Mentre ampie fasce di popolazione attendono di capire, dopo l’affossamento di Quota 41, quali altre vie potranno essere esplorate per accedere alla pensione anticipata, altre vedono allontanarsi ulteriormente il momento in cui potranno lasciare il lavoro. L’aspettativa di vita e le politiche previdenziali dell’Italia, decisamente poco orientate ai giovani nell’ultimo ventennio, fanno si che chi entra nel mercato del lavoro oggi dovrà attendere di arrivare a 71 anni per poter accedere al trattamento pensionistico. Lo mette nero su bianco l’Ocse nel Rapporto ‘Pensions at a glance’, sottolineando che si tratta dell’età più alta in Europa dopo quella prevista in Danimarca.
L’aspettativa di vita
“Per chi entra ora nel mercato del lavoro – si legge nel rapporto – l’età pensionabile normale raggiungerebbe i 70 anni nel Paesi Bassi e Svezia, 71 anni in Estonia e Italia e anche 74 anni in Danimarca. Nel 2023, “l’età pensionabile legale in Italia è di 67 anni, in forte aumento dopo le riforme attuate durante la crisi finanziaria globale. Ma l’Italia “garantisce un ampio accesso al pensionamento anticipato, spesso senza una penalità”.
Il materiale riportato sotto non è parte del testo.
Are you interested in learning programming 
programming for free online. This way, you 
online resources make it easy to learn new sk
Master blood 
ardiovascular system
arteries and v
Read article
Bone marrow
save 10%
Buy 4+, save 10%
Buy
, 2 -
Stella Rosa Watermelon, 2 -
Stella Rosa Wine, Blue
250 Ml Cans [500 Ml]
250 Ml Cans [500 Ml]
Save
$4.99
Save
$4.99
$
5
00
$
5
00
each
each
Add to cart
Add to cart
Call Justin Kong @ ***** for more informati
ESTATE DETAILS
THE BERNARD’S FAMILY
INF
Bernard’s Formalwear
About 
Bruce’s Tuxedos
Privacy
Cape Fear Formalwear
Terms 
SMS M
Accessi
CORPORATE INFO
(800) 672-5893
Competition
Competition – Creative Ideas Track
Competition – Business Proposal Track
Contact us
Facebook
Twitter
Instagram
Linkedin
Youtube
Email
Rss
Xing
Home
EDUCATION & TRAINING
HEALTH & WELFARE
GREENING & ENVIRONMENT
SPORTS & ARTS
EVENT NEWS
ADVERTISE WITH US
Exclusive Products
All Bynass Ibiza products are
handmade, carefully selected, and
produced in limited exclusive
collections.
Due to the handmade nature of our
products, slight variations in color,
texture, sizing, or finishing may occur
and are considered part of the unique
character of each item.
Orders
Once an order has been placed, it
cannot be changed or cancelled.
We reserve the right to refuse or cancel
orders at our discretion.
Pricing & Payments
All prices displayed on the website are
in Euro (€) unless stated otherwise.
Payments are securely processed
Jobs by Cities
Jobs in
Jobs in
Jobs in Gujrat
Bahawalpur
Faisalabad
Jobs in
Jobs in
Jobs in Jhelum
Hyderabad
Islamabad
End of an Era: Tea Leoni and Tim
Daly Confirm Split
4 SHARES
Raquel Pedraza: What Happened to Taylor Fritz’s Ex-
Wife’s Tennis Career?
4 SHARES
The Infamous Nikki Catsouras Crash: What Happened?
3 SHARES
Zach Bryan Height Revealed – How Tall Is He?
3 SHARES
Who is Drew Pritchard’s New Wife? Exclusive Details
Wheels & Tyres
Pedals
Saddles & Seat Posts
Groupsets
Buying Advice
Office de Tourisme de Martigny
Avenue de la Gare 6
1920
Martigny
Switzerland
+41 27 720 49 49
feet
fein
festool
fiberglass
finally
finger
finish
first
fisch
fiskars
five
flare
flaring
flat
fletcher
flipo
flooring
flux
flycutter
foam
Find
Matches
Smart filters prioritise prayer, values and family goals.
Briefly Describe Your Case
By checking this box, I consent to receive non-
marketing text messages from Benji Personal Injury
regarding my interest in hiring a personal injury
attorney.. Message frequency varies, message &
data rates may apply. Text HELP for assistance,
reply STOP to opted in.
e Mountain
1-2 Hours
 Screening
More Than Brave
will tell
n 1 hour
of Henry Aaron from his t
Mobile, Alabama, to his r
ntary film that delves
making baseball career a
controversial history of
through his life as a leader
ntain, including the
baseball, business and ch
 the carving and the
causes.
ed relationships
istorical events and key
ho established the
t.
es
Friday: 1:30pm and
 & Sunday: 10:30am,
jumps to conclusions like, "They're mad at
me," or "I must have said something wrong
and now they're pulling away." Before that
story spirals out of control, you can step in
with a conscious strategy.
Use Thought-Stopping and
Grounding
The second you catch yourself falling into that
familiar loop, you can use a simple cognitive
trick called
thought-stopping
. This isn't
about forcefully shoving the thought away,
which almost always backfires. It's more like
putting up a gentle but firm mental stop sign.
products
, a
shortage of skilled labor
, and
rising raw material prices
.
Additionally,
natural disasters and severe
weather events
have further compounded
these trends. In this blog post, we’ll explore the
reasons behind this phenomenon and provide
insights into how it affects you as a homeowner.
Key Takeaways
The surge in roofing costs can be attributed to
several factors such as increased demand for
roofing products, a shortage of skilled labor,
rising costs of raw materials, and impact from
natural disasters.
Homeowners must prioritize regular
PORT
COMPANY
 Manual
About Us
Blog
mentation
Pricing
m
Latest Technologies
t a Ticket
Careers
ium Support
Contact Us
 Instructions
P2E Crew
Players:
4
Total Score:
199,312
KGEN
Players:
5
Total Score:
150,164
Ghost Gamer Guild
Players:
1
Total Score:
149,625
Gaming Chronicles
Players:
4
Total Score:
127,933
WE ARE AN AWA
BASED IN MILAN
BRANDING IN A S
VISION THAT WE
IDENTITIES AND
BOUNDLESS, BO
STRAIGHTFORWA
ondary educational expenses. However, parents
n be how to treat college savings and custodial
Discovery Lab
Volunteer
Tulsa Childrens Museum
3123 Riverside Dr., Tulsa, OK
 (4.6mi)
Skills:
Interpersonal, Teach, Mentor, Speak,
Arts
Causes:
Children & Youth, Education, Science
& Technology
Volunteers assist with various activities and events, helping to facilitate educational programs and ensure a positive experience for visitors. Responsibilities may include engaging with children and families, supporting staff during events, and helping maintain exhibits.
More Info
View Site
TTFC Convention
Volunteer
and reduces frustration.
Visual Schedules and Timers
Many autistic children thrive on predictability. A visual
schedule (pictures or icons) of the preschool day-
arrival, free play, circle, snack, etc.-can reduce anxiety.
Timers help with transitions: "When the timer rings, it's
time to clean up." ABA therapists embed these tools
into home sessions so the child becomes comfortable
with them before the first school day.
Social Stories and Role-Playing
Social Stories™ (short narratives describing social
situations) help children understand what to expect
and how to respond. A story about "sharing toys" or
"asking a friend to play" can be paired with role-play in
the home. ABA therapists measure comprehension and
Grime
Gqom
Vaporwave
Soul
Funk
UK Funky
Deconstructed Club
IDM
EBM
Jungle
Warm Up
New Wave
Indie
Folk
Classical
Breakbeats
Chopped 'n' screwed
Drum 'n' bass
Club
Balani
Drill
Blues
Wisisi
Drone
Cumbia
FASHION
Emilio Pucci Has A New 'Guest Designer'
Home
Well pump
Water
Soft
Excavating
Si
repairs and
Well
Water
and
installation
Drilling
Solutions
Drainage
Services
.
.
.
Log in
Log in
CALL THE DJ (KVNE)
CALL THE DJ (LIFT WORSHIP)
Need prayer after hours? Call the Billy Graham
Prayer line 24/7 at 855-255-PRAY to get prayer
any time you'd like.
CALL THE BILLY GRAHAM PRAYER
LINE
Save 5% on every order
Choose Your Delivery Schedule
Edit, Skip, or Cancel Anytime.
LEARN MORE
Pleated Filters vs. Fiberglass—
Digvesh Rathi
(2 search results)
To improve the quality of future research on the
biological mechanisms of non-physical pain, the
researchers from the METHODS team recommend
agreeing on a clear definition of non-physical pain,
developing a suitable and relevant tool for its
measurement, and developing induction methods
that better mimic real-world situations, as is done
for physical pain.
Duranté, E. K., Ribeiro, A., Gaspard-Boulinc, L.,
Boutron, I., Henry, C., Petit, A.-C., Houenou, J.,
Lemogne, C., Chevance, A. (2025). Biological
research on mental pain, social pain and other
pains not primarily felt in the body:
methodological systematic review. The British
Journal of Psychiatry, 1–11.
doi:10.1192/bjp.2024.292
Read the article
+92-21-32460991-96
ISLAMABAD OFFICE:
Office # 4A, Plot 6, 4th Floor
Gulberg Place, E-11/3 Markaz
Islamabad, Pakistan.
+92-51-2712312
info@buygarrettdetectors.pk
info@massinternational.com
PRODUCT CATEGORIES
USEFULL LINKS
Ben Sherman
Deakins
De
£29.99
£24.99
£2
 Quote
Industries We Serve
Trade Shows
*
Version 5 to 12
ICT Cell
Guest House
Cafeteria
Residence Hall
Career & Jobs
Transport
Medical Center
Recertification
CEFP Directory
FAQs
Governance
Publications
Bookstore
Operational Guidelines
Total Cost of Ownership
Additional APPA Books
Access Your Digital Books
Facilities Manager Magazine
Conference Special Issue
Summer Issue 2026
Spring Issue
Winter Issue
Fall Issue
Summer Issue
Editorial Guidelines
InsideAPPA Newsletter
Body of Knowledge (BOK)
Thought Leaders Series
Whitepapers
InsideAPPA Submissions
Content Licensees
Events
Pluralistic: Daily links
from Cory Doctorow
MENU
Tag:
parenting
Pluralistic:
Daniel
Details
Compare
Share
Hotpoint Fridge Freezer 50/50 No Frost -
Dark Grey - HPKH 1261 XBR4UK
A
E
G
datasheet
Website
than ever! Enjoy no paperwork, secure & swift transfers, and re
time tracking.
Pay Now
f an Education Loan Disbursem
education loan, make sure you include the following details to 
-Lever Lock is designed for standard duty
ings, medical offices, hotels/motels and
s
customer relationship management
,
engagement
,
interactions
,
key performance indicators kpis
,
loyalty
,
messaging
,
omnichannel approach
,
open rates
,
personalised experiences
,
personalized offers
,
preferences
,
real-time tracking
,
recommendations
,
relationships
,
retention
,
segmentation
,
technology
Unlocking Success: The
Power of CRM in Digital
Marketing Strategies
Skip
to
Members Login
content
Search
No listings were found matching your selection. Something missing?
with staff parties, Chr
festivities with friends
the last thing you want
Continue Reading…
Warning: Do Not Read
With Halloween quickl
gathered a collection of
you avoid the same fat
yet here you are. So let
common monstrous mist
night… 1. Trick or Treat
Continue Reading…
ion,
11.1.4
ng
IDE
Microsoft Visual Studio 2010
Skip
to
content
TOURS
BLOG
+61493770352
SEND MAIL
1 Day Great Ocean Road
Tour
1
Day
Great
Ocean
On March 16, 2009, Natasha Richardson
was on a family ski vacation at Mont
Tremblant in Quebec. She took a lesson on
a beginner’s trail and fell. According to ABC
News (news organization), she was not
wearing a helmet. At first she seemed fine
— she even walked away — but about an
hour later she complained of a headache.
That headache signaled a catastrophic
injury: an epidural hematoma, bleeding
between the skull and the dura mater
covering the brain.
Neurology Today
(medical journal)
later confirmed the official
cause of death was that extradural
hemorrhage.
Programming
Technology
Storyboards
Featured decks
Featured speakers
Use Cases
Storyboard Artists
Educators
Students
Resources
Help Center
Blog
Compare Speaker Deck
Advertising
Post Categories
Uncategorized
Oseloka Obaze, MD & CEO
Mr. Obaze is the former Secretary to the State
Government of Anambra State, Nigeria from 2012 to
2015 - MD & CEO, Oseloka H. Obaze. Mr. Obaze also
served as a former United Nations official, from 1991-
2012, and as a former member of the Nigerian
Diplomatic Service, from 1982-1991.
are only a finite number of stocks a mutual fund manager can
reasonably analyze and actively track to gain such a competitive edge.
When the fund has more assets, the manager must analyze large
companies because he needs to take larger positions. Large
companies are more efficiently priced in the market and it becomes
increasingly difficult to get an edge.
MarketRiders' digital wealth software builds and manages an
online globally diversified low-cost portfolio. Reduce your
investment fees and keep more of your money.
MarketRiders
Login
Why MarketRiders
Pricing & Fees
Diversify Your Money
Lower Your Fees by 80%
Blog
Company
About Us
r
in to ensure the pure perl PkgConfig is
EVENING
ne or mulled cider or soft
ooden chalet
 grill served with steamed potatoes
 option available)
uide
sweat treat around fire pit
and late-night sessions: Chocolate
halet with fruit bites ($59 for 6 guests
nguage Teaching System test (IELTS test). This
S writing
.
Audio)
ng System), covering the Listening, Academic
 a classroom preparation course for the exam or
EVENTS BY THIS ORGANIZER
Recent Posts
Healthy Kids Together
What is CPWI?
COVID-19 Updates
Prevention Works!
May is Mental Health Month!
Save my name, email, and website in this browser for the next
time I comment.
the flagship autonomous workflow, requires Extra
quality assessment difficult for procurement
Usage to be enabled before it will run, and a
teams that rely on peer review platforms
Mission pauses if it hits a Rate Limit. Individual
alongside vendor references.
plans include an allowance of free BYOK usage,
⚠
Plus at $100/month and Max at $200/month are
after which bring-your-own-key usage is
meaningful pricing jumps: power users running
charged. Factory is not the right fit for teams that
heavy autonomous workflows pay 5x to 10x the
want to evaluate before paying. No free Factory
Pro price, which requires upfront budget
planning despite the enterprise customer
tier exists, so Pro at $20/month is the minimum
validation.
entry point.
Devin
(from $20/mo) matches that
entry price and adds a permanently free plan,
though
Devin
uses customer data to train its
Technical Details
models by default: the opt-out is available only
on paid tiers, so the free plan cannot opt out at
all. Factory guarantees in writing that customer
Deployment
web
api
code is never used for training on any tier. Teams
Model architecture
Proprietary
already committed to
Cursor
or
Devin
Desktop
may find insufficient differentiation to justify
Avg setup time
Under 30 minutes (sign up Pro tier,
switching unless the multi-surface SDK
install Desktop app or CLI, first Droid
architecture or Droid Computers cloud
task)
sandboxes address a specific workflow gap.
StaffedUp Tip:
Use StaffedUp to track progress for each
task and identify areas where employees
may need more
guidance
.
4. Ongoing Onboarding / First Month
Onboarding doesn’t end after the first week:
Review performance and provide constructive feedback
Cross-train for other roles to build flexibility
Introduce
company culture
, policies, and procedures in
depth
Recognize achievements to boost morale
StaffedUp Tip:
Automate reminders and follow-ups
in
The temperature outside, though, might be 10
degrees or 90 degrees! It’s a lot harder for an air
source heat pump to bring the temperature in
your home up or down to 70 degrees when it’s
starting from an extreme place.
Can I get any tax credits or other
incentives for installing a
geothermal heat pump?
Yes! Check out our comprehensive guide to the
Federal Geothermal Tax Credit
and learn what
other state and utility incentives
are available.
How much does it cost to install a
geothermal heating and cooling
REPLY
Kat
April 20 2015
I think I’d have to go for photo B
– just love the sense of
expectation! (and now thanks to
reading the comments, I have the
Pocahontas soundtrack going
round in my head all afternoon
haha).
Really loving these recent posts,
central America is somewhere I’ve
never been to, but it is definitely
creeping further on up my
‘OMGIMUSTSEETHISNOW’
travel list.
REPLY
A oggi l’età “normale di pensionamento” è di circa 65 anni, in linea con la media Ocse (64,1). Per chi invece entra nel mondo del lavoro ora l’età media di uscita, salvo nuove norme per l’anticipo, supererà di circa quattro anni la media Ocse. “L’Italia è uno dei nove paesi Ocse – si legge – che vincolano il pensionamento legale per età con la speranza di vita. In un sistema contributivo tale collegamento non è necessario per migliorare le finanze pensionistiche, ma mira a evitare che le persone vadano in pensione troppo presto con pensioni troppo basse e per promuovere l’occupazione”.
Troppi benefici
I tassi di occupazione nelle fasce di età più anziane (60-64 anni) , spiega l’Ocse, sono al livello più basso dopo la Francia e la Grecia. “Le possibilità di andare in pensione prima dell’età pensionabile prevista dalla legge risultano molto vantaggiose. La concessione di benefici relativamente elevati a età relativamente basse nell’ambito delle Quote contribuisce alla seconda più alta spesa per la pensione pubblica tra i paesi Ocse, al 16,3% del Pil nel 2021. Sebbene l’aliquota contributiva sia molto elevata, le entrate derivanti dai contributi pensionistici rappresentano solo l’11% circa del PIL e necessitano di ingenti finanziamenti fiscalità generale”. Per chi inizia a lavorare ora, con un’età intorno ai 22 anni, si prevede che si vada in pensione a 71 anni, ma che si abbia un importo della pensione rispetto allo stipendio al momento del ritiro di circa l’83% a fronte del 61% medio dell’Ocse.
L’aliquota contributiva
L’aliquota media di contribuzione effettiva per le pensioni nei paesi Ocse è del 18,2% del livello salariale medio nel 2022 con l’Italia che ha la quota obbligatoria più alta, al 33%. Seguono la Repubblica Ceca con il 28% e la Francia con il 27,8%. “I paesi con tassi di contribuzione più elevati – si legge – spesso lo hanno fatto per prestazioni pensionistiche superiori alla media (come nel caso di Francia e Italia)”. Un livello più elevato di aliquote contributive “potrebbe danneggiare la competitività del dell’economia e una riduzione dell’occupazione totale”.